Masing-masing dari mereka membutuhkan waktu yang berbeda-beda untuk mengakui bahwa dirinya korban. Sehingga, sering ada penundaan untuk melapor ke sistem peradilan pidana (kepolisian).
Selain itu, sistem peradilan pidana di Indonesia masih belum memiliki perspektif gender yang baik. Tidak semua aparat penegak hukum mengerti bagaimana memberikan pelayanan terhadap korban kekerasan seksual.
“Ada ketidakpercayaan dan ketidaknyamanan jika aparat penegak hukum mengeluarkan pernyataan yang menyudutkan korban. Misalnya, kalau korban kenal dengan pelaku, polisi menuduhnya suka sama suka, padahal enggak," ucapnya dalam Talking with Alinea berjudul Darurat Kekerasan Seksual di Indonesia; Benarkah No Viral No Justice, Rabu (26/1).
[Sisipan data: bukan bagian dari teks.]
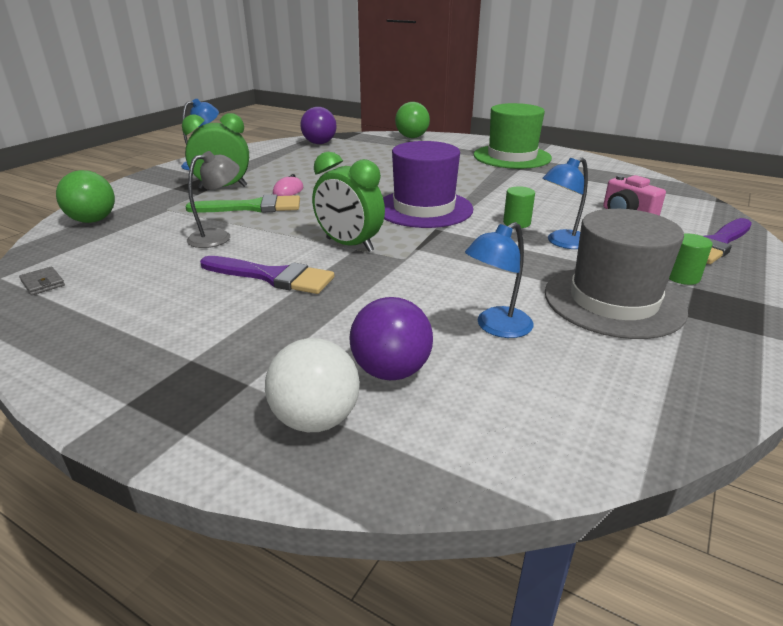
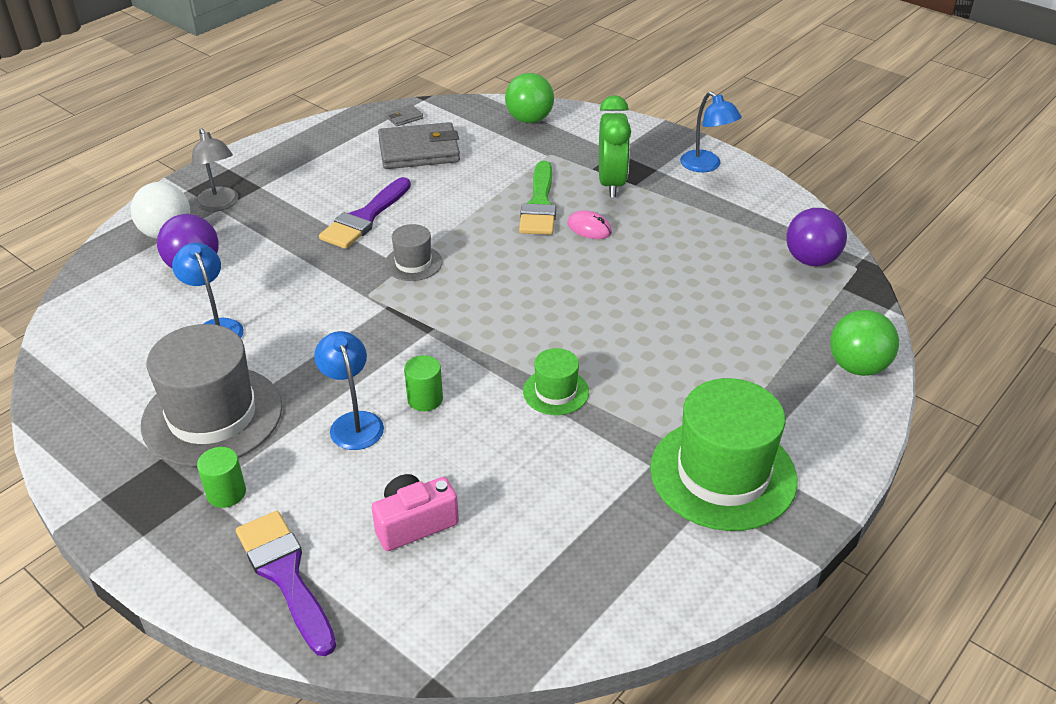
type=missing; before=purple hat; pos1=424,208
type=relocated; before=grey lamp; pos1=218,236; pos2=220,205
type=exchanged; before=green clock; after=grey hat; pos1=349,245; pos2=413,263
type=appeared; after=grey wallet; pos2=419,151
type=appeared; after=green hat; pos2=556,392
Faktor lainnya menurut dia, sistem pembuktian dalam Kitab Undang-Undang Hukum Acara Pidana (KUHAP) memang memberatkan untuk kasus kekerasan seksual. Korban kasus kekerasan seksual berusia 18 tahun ke atas harus memiliki berbagai bukti (keterangan korban, saksi, saksi ahli, korban, hingga pelaku).
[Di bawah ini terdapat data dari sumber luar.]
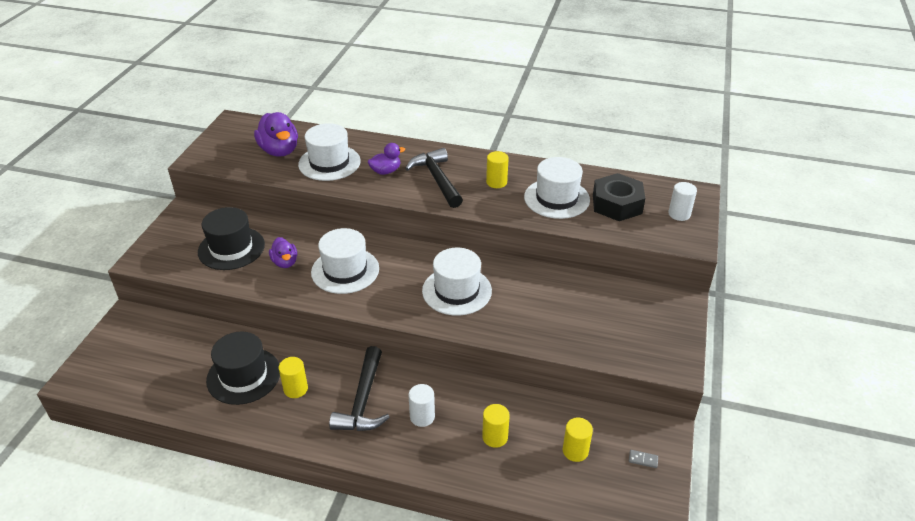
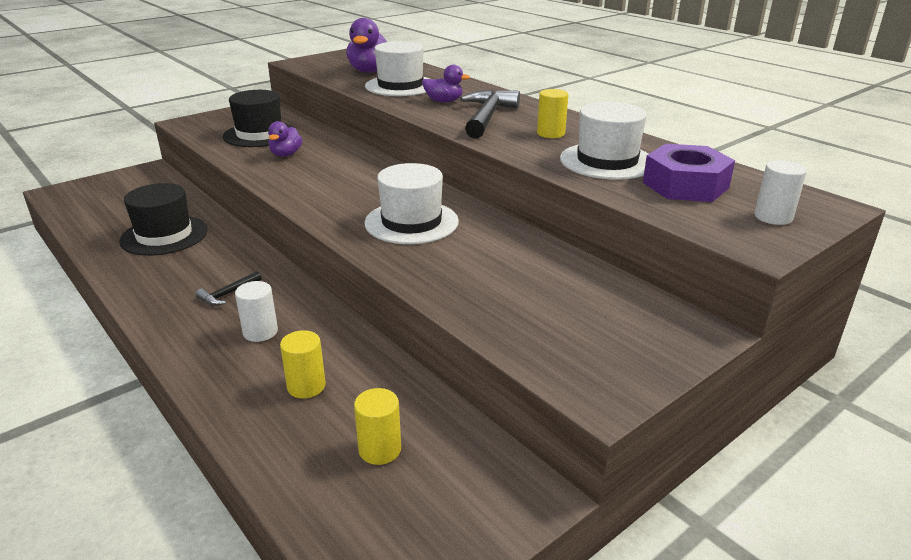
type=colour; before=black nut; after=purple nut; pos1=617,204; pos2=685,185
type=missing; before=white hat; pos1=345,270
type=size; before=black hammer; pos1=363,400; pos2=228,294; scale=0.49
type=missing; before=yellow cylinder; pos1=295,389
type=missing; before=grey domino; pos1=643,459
Dalam prinsip KUHAP sendiri, minimal dua orang saksi yang melihat dan mengetahui kejadian kekerasan seksual. Padahal, kasus kekerasan seksual selalu dilakukan di ruang tertutup. Maka, kasus kekerasan seksual umumnya hanya berpangku pada keterangan korban saja.
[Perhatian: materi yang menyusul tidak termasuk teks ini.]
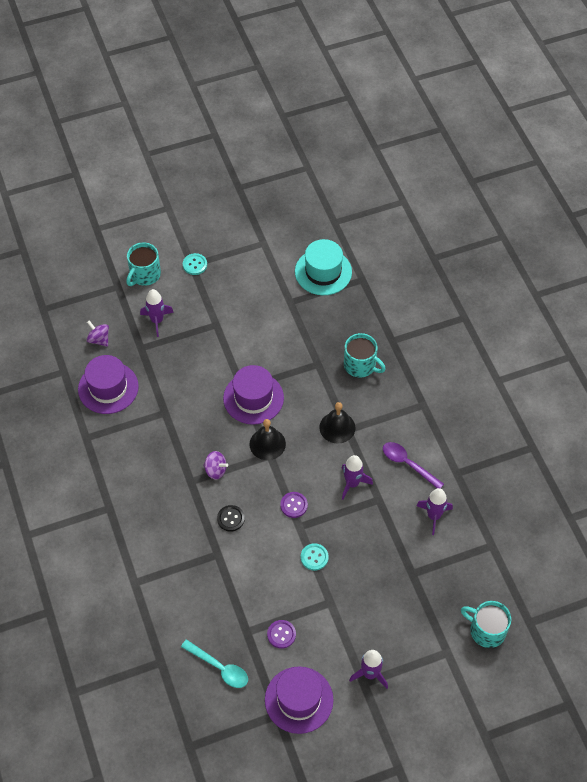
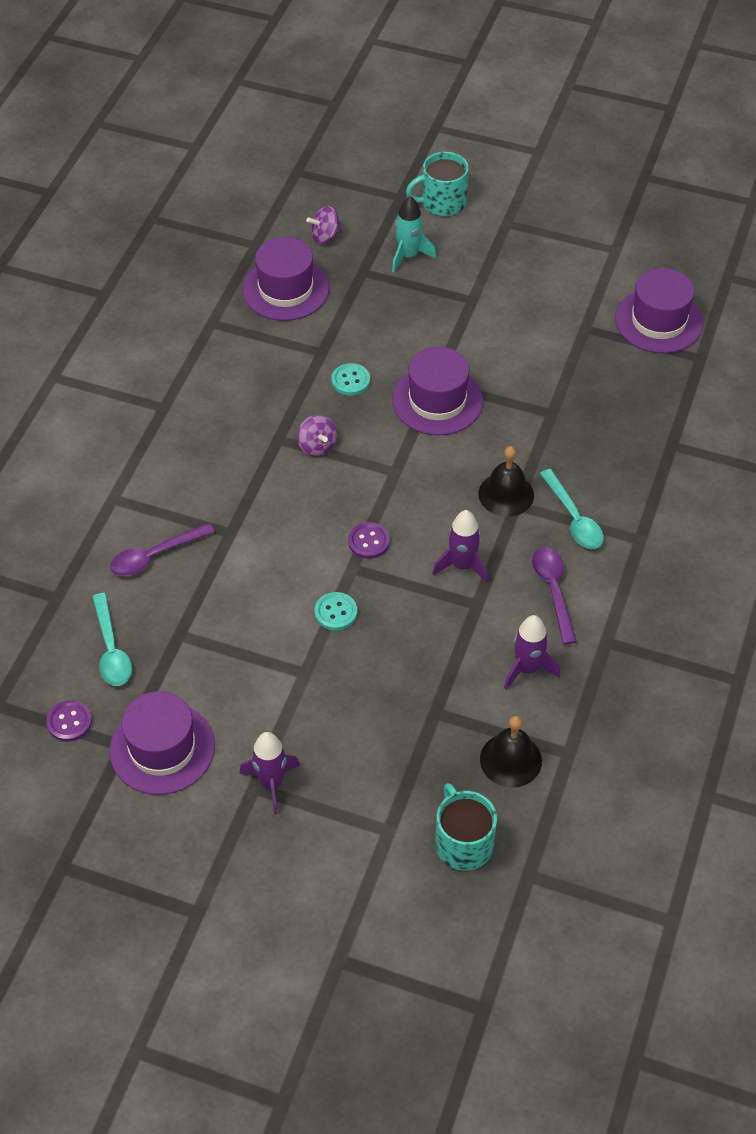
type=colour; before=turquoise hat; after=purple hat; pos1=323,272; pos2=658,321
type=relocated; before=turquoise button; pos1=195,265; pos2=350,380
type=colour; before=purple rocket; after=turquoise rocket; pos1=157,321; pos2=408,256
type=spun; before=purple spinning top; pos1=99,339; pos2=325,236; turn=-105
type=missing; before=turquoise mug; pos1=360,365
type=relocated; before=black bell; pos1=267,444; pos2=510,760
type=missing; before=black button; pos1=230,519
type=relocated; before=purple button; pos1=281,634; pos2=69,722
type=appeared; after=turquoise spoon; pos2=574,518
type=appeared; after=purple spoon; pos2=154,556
Konteks sosial di Indonesia juga menjadi faktor keengganan korban melapor. Persoalan moralitas, seperti hubungan seksual di luar nikah hingga kekerasan seksual, kerap menyalahkan perempuan.
Biasanya, masyarakat menyalahkan perempuan yang tidak mampu menjaga diri.
“Sehingga, korban tidak akan cerita kepada orang lain. Jarang korban bercerita kepada orang lain kalau saya baru saja diperkosa, bahkan saksi yang mengetahui tidak langsung ada,” ujar Siti Aminah.
Disisi lain, korban cenderung melaporkan atau berbicara kasus kekerasan seksual yang menimpanya ke media sosial. Korban kasus kekerasan seksual yang berbicara ke media sosial berharap mendapatkan perhatian dari berbagai lembaga pengawas hingga warganet. Media sosial merupakan ruang untuk berkomunikasi yang lebih terbuka.
Menurut Siti Aminah, tidak semua kasus kekerasan seksual harus viral terlebih dahulu jika ingin mendapatkan keadilan. Sebab, banyak juga aparat penegak hukum yang bekerja dengan baik dalam menangani kekerasan seksual, sehingga korban mendapatkan keadilan dan akses terhadap pemulihan.
“Namun, saya sepakat bahwa proses korban speak up ini adalah salah satu upaya untuk mencari bantuan atau perhatian lembaga-lembaga pengawas maupun atasan dari sistem peradilan pidana, ketika hambatan-hambatan keadilan itu diterima oleh korban,” tutur Siti Aminah.